The Four Visualizations

What You Are Seeing

Waveform

The raw air pressure over time. Wide swings mean loud sound. A flat line means silence. Shape reveals rhythm, attack, and sustain.

FFT Spectrum

The frequency fingerprint at this instant. Logarithmic x-axis from 20 Hz to 22 kHz, decibels on the y-axis. Each peak is a frequency component present in the sound.

Spectrogram

A rolling history of the spectrum. Time runs left to right, frequency runs bottom to top, colour encodes loudness. Notes appear as horizontal stripes. Transients appear as vertical smears.

Harmonic Map

The overtone series as a radial node diagram. The central node is the fundamental. Surrounding nodes are integer multiples. Node size encodes amplitude, making timbre visible.

The Pages

Navigating Soniform

Analyzer

The main tool. Load audio or enable your microphone to explore all four visualizations and seven metrics in real time. Adjust FFT settings, windowing, and gain from the sidebar.

Compare

Add multiple audio files and see their spectra, waveforms, and metrics side by side. Ideal for comparing instruments, singers, or different versions of a mix.

Learn

Deep explanations of every metric and visualization. When audio is active, Learn shows your live readings so you understand what each number means for your specific sound.

Introduction

This page. A guide to everything in Soniform including how to use it, what you are seeing, what the numbers mean, and what makes this platform different.

Sidebar Controls Explained

Analysis Settings

FFT Size (512 to 8192)

Larger means more frequency detail but slower time response. 2048 is the recommended balance. Use 8192 for fine pitch analysis. Use 512 for tracking fast transients.

Smoothing (0 to 0.99)

How much the spectrum is averaged frame to frame. High smoothing gives a calmer, easier-to-read display. Low smoothing responds instantly to rapid changes.

Window Function

Hann is the best general-purpose choice. Blackman reduces spectral leakage further. Rectangular gives maximum resolution but causes leakage artifacts.

Gain (plus or minus 20 dB)

Amplifies or attenuates the signal before analysis. Use positive gain for quiet recordings. Use negative gain if the signal is clipping.

Peak Labels

Annotates the strongest frequency peaks in the spectrum with their frequency in Hz or kHz. Toggle off for a cleaner view.

Harmonic Lines

Overlays dashed vertical lines at harmonic series positions in the spectrum. Helps you see whether peaks align with expected overtones.
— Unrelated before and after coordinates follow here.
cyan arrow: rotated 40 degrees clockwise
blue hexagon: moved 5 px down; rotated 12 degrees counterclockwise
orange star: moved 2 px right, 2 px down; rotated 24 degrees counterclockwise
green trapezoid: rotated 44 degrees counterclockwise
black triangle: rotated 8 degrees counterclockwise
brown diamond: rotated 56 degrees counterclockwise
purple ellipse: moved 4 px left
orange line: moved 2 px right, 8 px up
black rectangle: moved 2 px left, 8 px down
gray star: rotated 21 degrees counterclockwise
Pro tip: Try playing a single sustained note on any instrument into your microphone, then open Learn and select Harmonic Map. You will see exactly which overtones your instrument produces and how the Harmonic Complexity Score reflects its timbre in real time.

Under the Hood

The Mathematics

Every frame, roughly 60 times per second, Soniform collects a block of audio samples from the Web Audio API, applies a windowing function to reduce edge artifacts, then runs the Fast Fourier Transform. The FFT output feeds all four visualizations simultaneously.

Pitch detection uses autocorrelation, finding the dominant period in the signal without relying on the FFT. The Harmonic Complexity Score is the Shannon entropy of the overtone amplitude distribution, normalised to 0 to 100. All other metrics including centroid, rolloff, ZCR, and RMS are standard DSP calculations performed on the raw waveform or frequency data.
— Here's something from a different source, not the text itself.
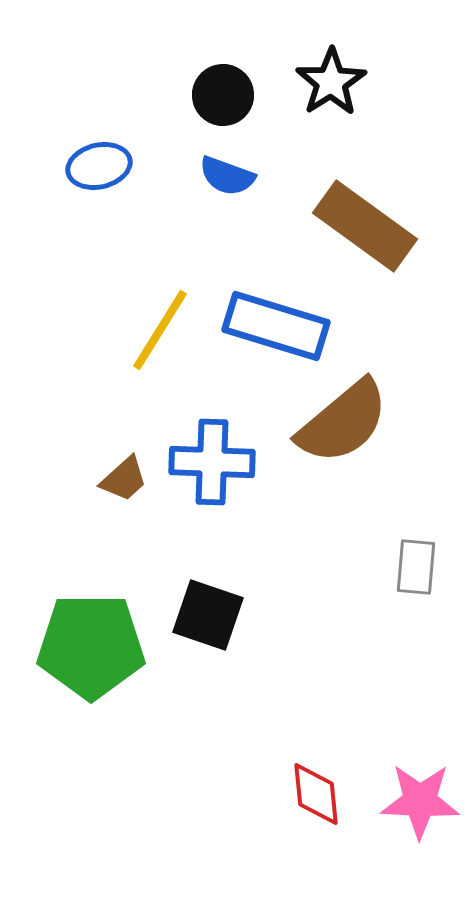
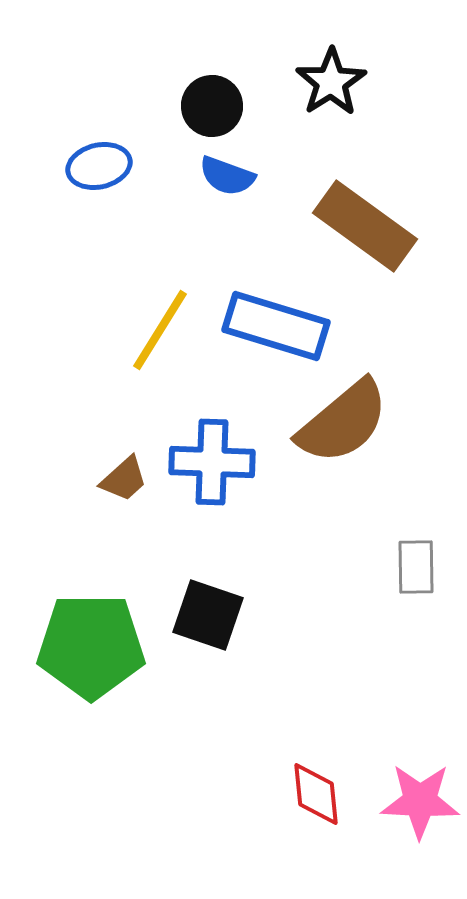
black circle: moved 11 px left, 11 px down
gray rectangle: rotated 6 degrees counterclockwise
Everything runs entirely in the browser. No server, no upload, no latency beyond your hardware. Your audio never leaves your device.

Academic context: The techniques here, including STFT, spectral moments, harmonic analysis, and autocorrelation pitch detection, are foundational to Music Information Retrieval (MIR), speech processing, acoustic engineering, and computational musicology. The Harmonic Complexity Score is Soniform's own formulation, applying information-theoretic entropy to the overtone domain.